Biotelemetric system of centralized multi-parameter express diagnostics and monitoring of human functional state
The ideology of spatially distributed biotelemetric system of collection, processing and storage of biomedical information using the concept of Internet of Things (IoT) is developed. The system consists of personal measuring devices for registration of a set of basic vital biosignals parameters (electrocardiography (ECG), electroencephalography (EEG) photoplethysmography (PPG), impedance), multichannel central server system. A cloud service for storing and analyzing the results of measurements of biosignal parameters, algorithms and software for analyzing biosignals to select diagnostically significant parameters for assessing the human functional state on the basis of electrocardiography and electroencephalography of high resolution, heart rate and impedance parameters is developed. Approaches to the use of machine learning to determine anomalies of the functional state are analyzed and developed.

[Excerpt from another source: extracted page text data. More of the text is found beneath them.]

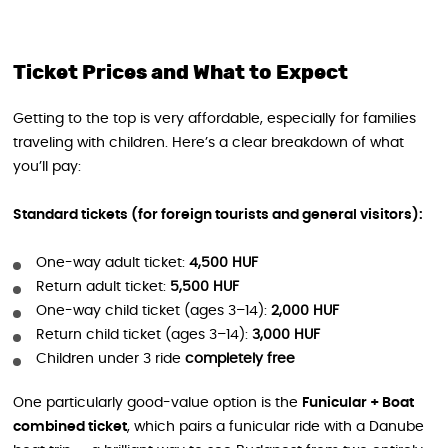
Ticket Prices and What to Expect
Getting to the top is very affordable, especially for families
traveling with children. Here’s a clear breakdown of what
you’ll pay:
Standard tickets (for foreign tourists and general visitors):
One-way adult ticket:
4,500 HUF
Return adult ticket:
5,500 HUF
One-way child ticket (ages 3–14):
2,000 HUF
Return child ticket (ages 3–14):
3,000 HUF
Children under 3 ride
completely free
One particularly good-value option is the
Funicular + Boat
combined ticket
, which pairs a funicular ride with a Danube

Using the methods of machine learning, the informative features for the detection of pathological conditions of the organism are determined and compared, and the classification methods that provide the highest accuracy for this task are selected. Biological signals in the time domain, frequency domain, spectral temporal and wavelet characteristics are considered. With these sets of features, the results of the work of classifiers based on decision trees, discriminant analysis, logistic regression, the method of k-nearest neighbors are obtained. Sets of features and models of machine learning are proposed, which provide the highest accuracy of recognition of the norm and pathology of the functional state of man.